*YOUR OBJECTIVE:* Leaving the pictures aside, return all of the data below exactly.

*SUPPLIED DATA:*
========================

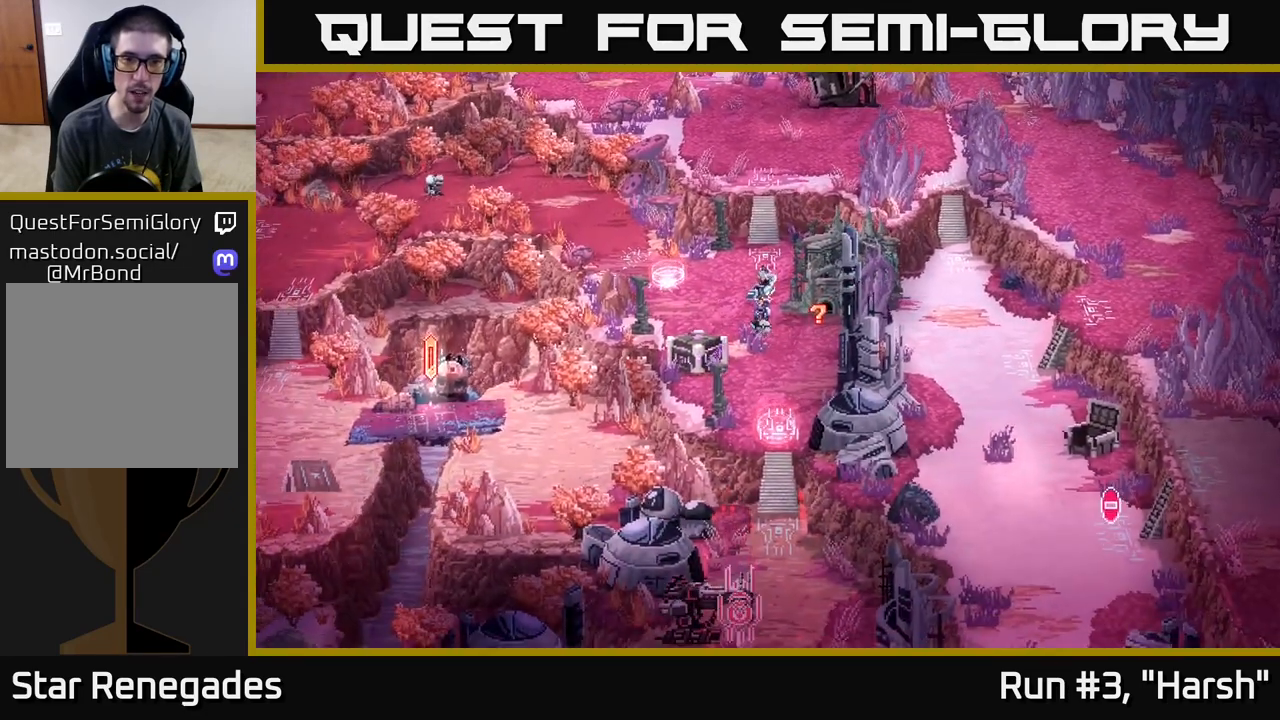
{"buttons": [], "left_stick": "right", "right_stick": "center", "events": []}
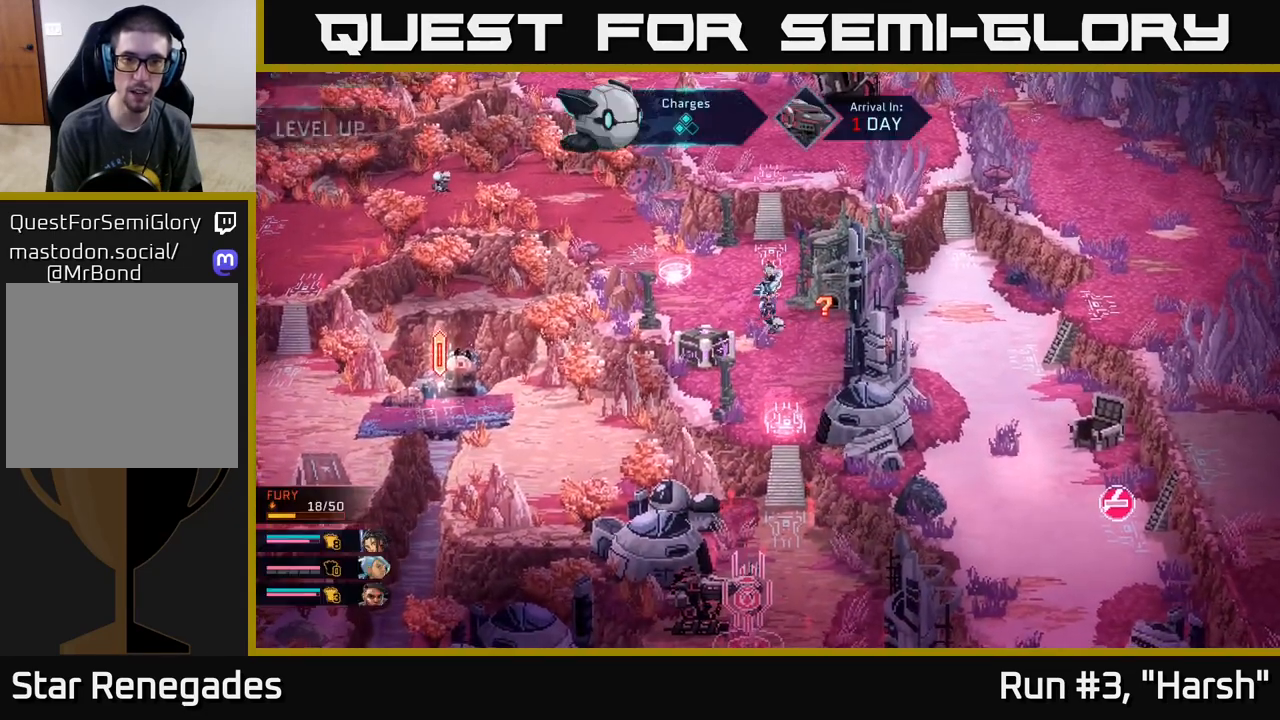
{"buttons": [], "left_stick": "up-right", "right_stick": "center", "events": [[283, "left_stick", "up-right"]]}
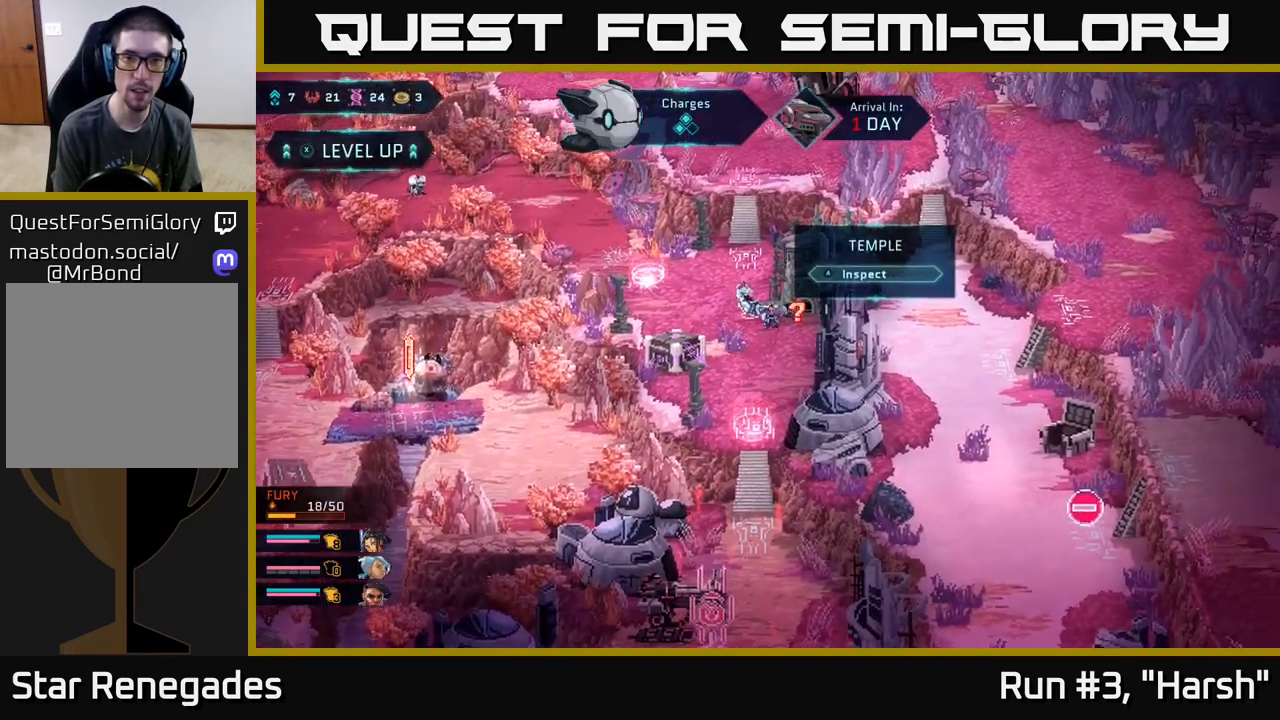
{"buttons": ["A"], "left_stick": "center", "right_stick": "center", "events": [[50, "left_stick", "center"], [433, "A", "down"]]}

========================

*COMPLETED TASK:*
{"buttons": [], "left_stick": "right", "right_stick": "center", "events": []}
{"buttons": [], "left_stick": "up-right", "right_stick": "center", "events": [[283, "left_stick", "up-right"]]}
{"buttons": ["A"], "left_stick": "center", "right_stick": "center", "events": [[50, "left_stick", "center"], [433, "A", "down"]]}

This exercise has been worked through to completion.